Where are we with the Carmat prototype after the half-fig, half-grape assessments of the first two locations? The third patient implanted on April 8 doing well? While few details have filtered so far on the experiments with artificial heart prosthesis, Professors Carpentier, Latrémouille and Duveau provide some answers in an article published in The Lancet.
In this publication in the form of a report, renowned cardiologists, stakeholders in the project, say more about the circumstances of the deaths of the first two patients, which occurred 74 and 270 days after the operation.
The first prosthesis had been implanted on a 76-year-old patient, but the latter had died 74 days after the transplant, at the Georges Pompidou European Hospital following the accidental shutdown of the machine. The second patient, implanted in August 2014, had managed to live with the Carmat heart until May 2015, before succumbing to the Nantes University Hospital after being hospitalized for circulatory failure. The reasons for his death had remained unclear until now.
In the Lancet article, cardiac surgeons explain that the two deaths were caused by electronic component failures (and not mechanical failures of bio-prostheses).

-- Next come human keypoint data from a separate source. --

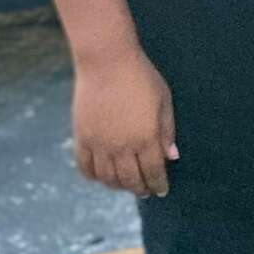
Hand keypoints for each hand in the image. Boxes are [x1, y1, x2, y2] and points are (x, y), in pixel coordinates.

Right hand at [73, 50, 177, 198]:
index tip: (161, 190)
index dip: (158, 184)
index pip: (153, 172)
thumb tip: (171, 156)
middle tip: (145, 191)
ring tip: (125, 184)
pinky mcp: (82, 138)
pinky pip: (85, 167)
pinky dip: (94, 177)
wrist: (106, 62)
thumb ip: (167, 130)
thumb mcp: (163, 100)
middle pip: (130, 180)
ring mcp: (100, 144)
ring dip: (118, 185)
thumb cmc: (141, 77)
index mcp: (146, 138)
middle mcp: (122, 147)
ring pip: (108, 178)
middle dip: (140, 188)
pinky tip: (101, 176)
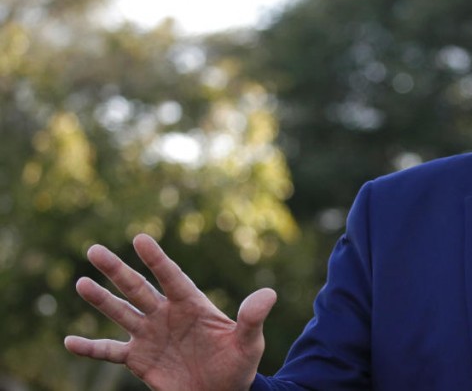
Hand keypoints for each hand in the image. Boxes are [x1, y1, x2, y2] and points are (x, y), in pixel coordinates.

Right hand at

Dysfunctions that were identified and subsequently corrected, points out the publication, taken up by AFP.
With this information, the professors swept aside the thesis of the formation of a blood clot which could have blocked the prosthesis to the point of causing the death of the two patients.
As for the third patient, we just know that he is in rehabilitation. “He is almost out of heart failure disease,” says Christian Latrémouille to Pourquoi Doctor.
Overall, cardiologists remain very optimistic about what will happen next and do not intend to stop there. The Carmat heart could benefit 100,000 patients with end-stage heart failure if ongoing clinical trials are successful.